Bir gece prensesi görmek istedi. Köpek bir güzellik getirdi; sabahları kız krala ve kraliçeye, bir köpek sürdüğü ve askerin onu öptüğü göründüğü rüyasını söyledi. Ertesi gece, kraliçe emriyle onur hizmetçisi, prensesi askerin evinin kapılarına kadar takip etti ve bu kapılara bir son verdi.
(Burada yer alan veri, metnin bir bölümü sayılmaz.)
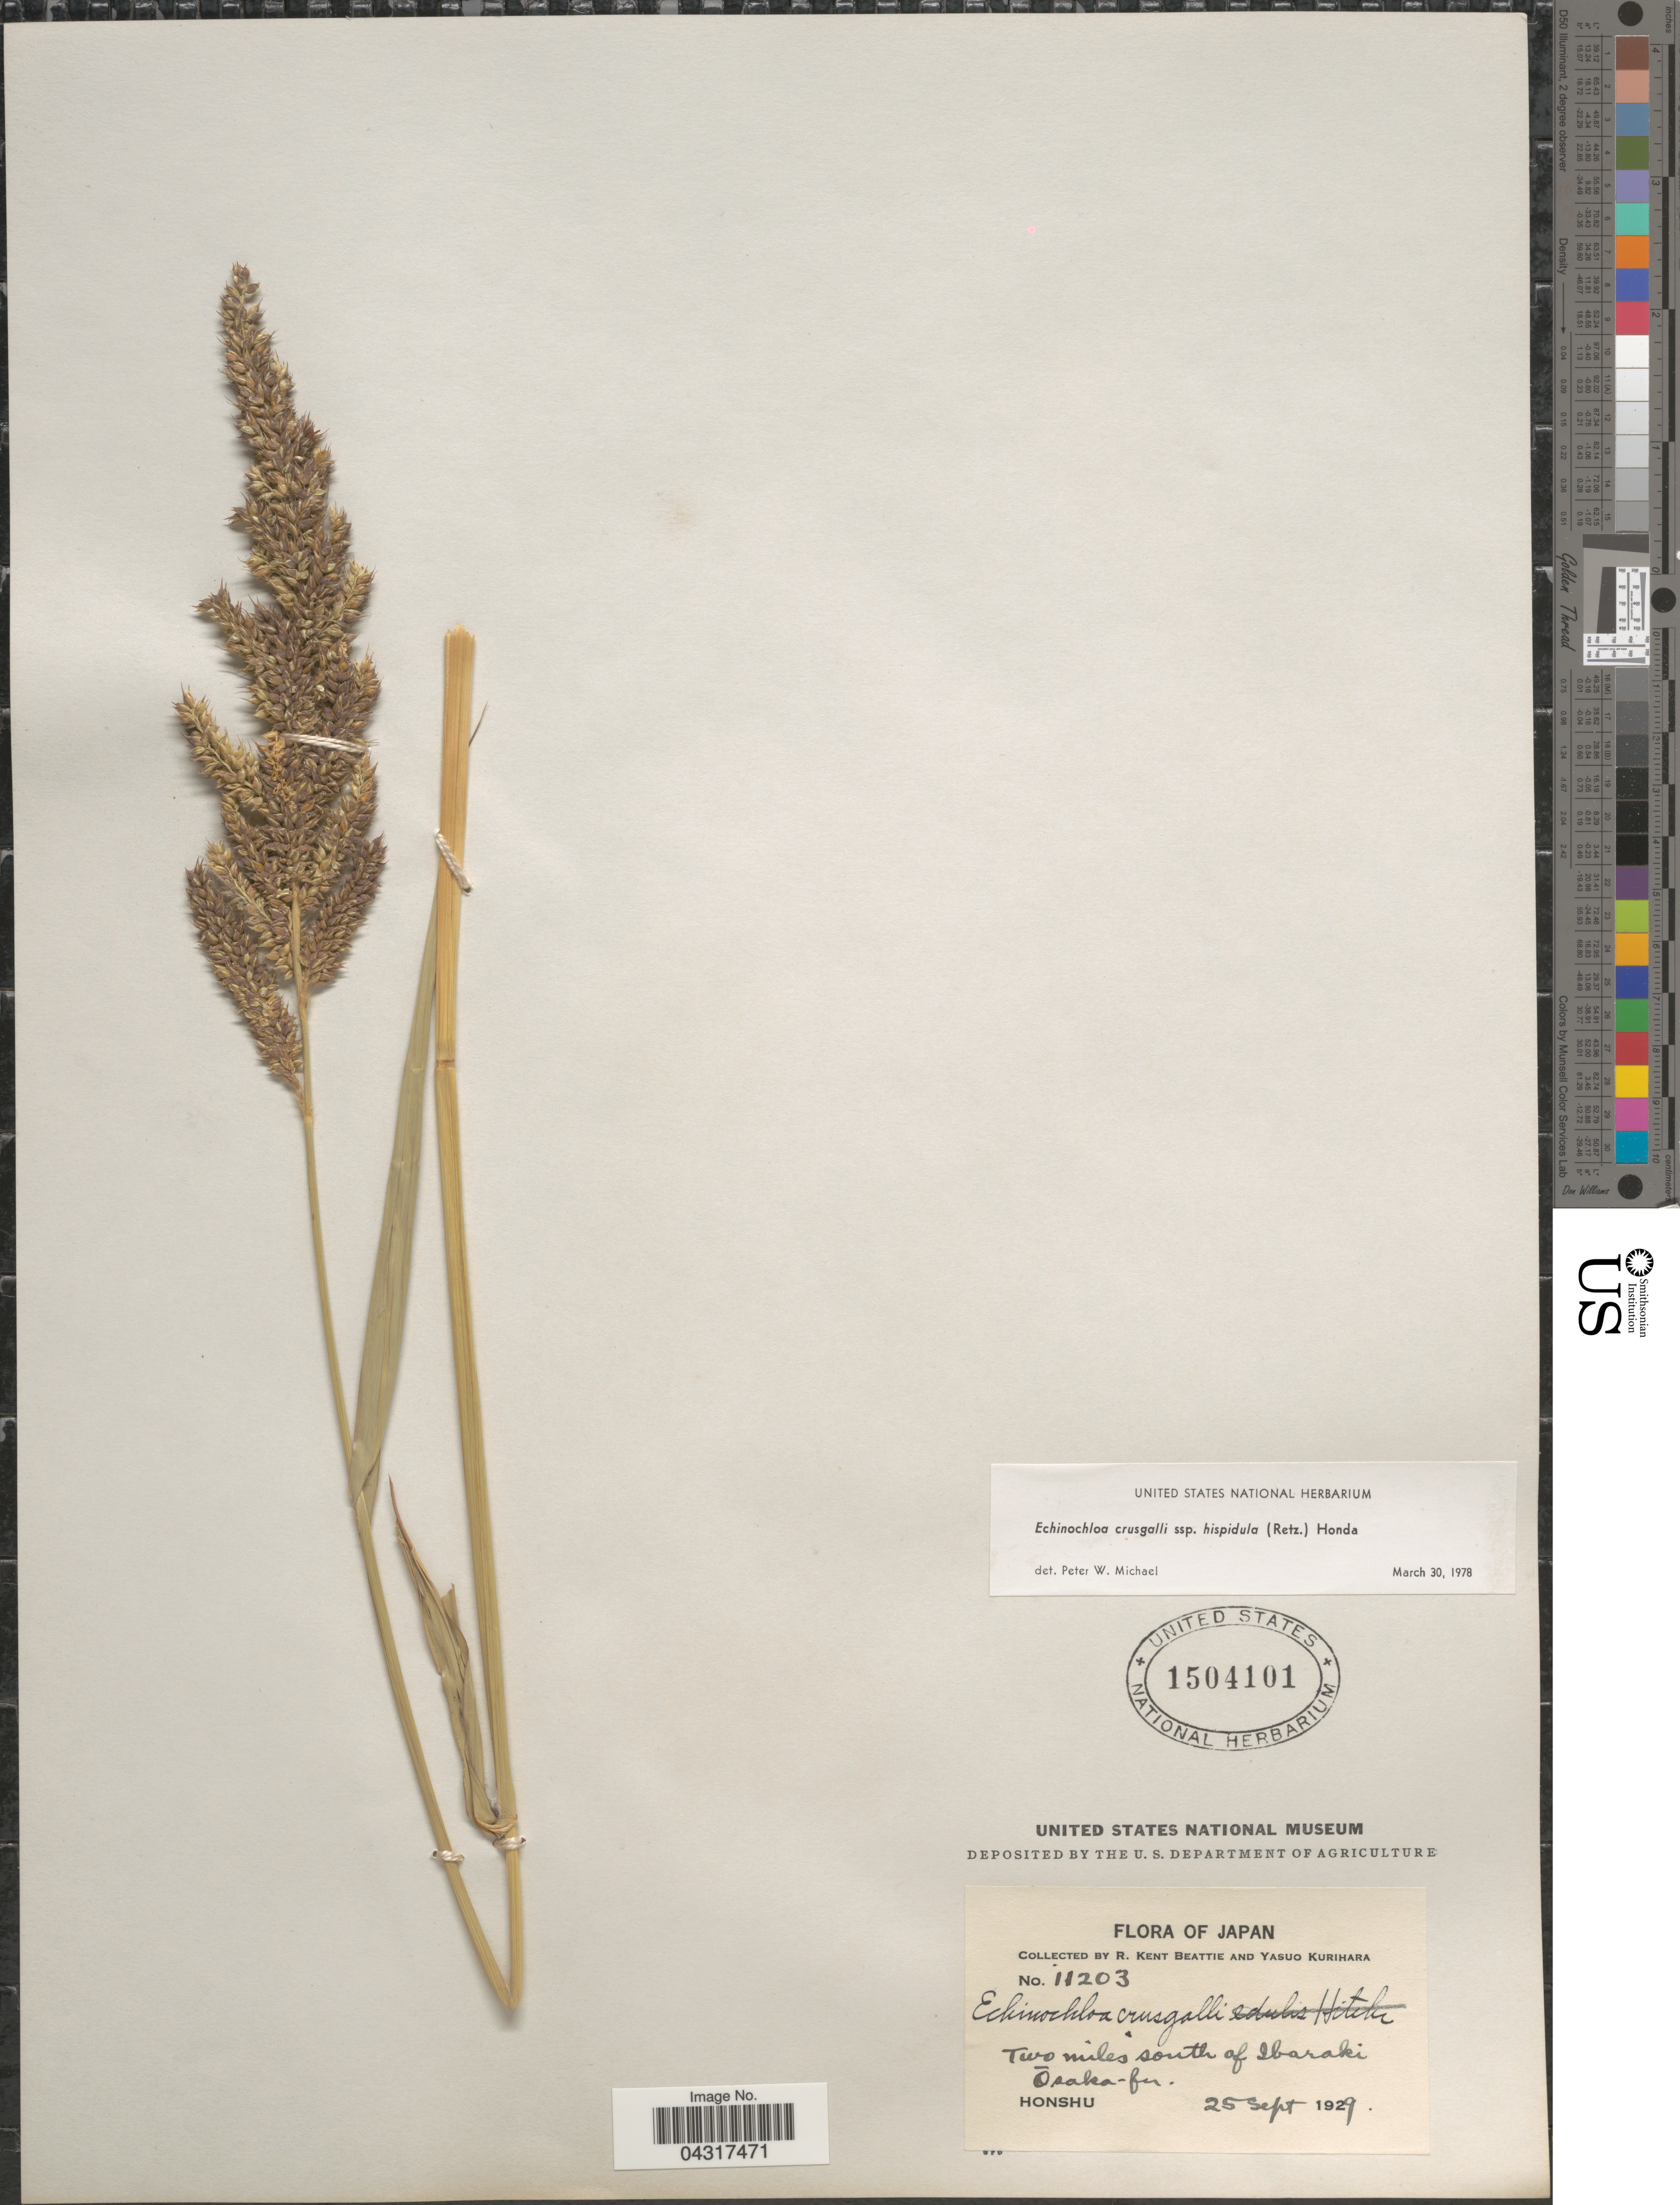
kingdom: Plantae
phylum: Tracheophyta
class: Liliopsida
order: Poales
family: Poaceae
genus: Echinochloa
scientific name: Echinochloa oryzoides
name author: (Ard.) Fritsch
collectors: R. K. Beattie & Y. Kurihara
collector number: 11203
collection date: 1929-09-25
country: Japan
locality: Two miles south of Ibaraki Ōsaka-fu. Honshu.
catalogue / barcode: US 1504101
Ancak köpek işareti gördü ve tüm komşu kapılara çarpı işareti koydu. Kraliçe bir dahaki sefere kızının sırtına gevrek bir çanta bağladı, bu da yola düştü. Kaçıran kişi bulundu ve hapsedildi.
İcra günü, dört bakırın çırak ayakkabıcısı askere çakmaktaşı getirdi. Suçlunun son arzusu bir sigara yakmaktı - çakmaktaşı tıkladıktan sonra, üç köpek de ortaya çıktı ve dürüst bir izleyiciyi o kadar yüksek bir şekilde atmaya başladı ki insanlar düştüğünde insanlar kırılacaktı. Askerler şanslı olandan kral olmasını ve prensesle evlenmesini istedi. Düğün masasında köpekler de vardı "ve büyük gözleri şaşırttı."